If you’re an affiliate marketer and you’re writing product reviews, whether it’s for a website, in social media posts, or in email campaigns, there’s a definite urge to shill for the products whose links go out right alongside your reviews. After all, you might not have to deal with the pressure of negotiating an ad buy or dealing with a per-click revenue source, but your income is still directly tied to getting people to click your links and buy the products at the other end.

A shill review doesn’t have to be obvious, after all. You just need to accentuate the positives, deemphasize the negatives, and maybe award the product nine stars out of ten to avoid being too obvious. You’ll be motivating people to buy the product, the product sellers will compensate you for the trouble, and everybody wins. So what’s the harm?

The Case Against A Shill Job

At the end of the day, every reviewer out there has to come to terms with the fact that his or her opinion isn’t the one that really matters – it’s the person who buys the product and tries it out for him or herself. People will read or watch reviews to give them an idea on what to buy since they can’t buy everything, but after that, the public gets a chance to review the product for themselves and make up their own minds.

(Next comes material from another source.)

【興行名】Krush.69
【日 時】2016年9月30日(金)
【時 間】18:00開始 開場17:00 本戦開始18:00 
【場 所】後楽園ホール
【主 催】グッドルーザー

There are always going to be people who love bad products and hate good products thanks to strange preferences or strange circumstances, but by and large the most trustworthy reviewers are the ones whose opinions line up with the most common responses. And the way you’re most likely to reach this opinion is by being as brutally honest as possible.

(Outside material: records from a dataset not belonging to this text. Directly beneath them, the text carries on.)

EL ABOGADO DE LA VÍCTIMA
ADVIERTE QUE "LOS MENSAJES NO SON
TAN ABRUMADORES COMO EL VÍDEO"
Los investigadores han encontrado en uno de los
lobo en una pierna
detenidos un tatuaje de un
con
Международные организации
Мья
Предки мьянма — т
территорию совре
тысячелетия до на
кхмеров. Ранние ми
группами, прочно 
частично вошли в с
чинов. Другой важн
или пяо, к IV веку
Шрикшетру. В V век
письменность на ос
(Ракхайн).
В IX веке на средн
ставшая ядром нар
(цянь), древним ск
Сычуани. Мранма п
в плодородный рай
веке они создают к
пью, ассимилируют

A good review lets you know what you’re in for, will tell you a product’s strengths and weaknesses, and will tell you which people will want to buy it and which people will want to avoid it.

This sort of honesty has its own rewards, although it makes for a more long-term investment than shilling does. By reserving your best reviews for the best products instead of your best sponsors, people will be more likely to trust your reviews and will thus keep coming back when they want to learn some more. The fact that an affiliate marketing program only pays out on commission and not per ad or per click gives you the chance to be honest in a way that supposedly independent reviewers can’t.

It’s certainly not what you’d expect from a job with the word “marketer” right there in the title, but it’s true: you’re free to be honest because your first goal is to build an audience who will click on your links and buy products, not to justify why an advertiser is spending money on filling up your website with ads.

So while you may feel tempted to go to bat for the products that pay your bills, honesty is a better long-term investment and the affiliate marketing program can give you the freedom you need to be as honest as you want. The commission-only payments mean that the affiliated companies will only pay you for concrete sales, and while that can result in you taking a longer road to get to a good monthly payment, it also means you’ll have a more solid and trustworthy reputation when you finally get to that point.